Нинто и Укатонен вернулись утром и прямиком отправились к центру круга, образованного деревьями на, где должен был проходить первый экзамен Нинто. Анито села возле двух других кандидатов на соискание звания энкара. Джуна и Моуки отправились за провизией — Нинто ужасно проголодается ко времени окончания экзамена. Они вернулись с туго набитыми сумками, в которых лежали фрукты, дичь, коренья, клубни омкины. Моуки содрал с клубней кожуру и превратил их в кашицу, пока Джуна потрошила дичь и раскладывала на листьях фрукты и зелень.
Нинто вернулась после экзамена слабая, нервная, истощенная. Она была слишком измучена, чтобы говорить — разве что несколько слов. Они накормили ее, умыли и уложили в постель. Она уже спала, когда пришла Анито.
— Как она?
— Устала, — сказал Укатонен. — Очень суровые экзаменаторы.

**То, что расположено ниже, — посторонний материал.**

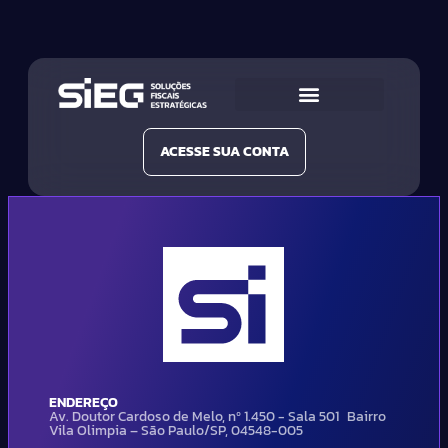
Conheça a SIEG
Nossas Soluções
ACESSE SUA CONTA
ENDEREÇO
Av. Doutor Cardoso de Melo, nº 1.450 - Sala 501 Bairro
Vila Olimpia – São Paulo/SP, 04548-005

— Но она хорошо справилась? — спросил Моуки.
— Я не буду знать, справилась она или провалилась, до тех пор, пока не закончатся испытания всех кандидатов. Все зависит от мнения судей, — ответил Укатонен.
Джуне показалось, что Укатонен чем-то встревожен и озабочен. Она бросила взгляд на Анито — заметила ли это и она? Джуна вспомнила защиту собственной докторской диссертации. К тому времени, когда защита кончилась, она превратилась в полную развалину.
Джуна отлично представляла, что предстоит выдержать Анито и Нинто.
Эти испытания были в той же степени проверкой физической выносливости кандидатов, как и проверкой их знаний и мастерства. После каждого нового экзамена Нинто была измучена и выжата больше, чем после предыдущего. Укатонен, Джуна и Моуки кормили ее, сливались с ней, чтобы компенсировать нервное истощение, укладывали в постель. Анито тоже пыталась помочь, но Укатонен запретил ей делать что-либо, кроме приготовления ужина и его сервировки. Ей самой надо было экономить энергию для грядущих испытаний. Пятна ржаво-красного разочарования бежали по коже Анито, когда она смотрела, как остальные пытаются лечить Нинто.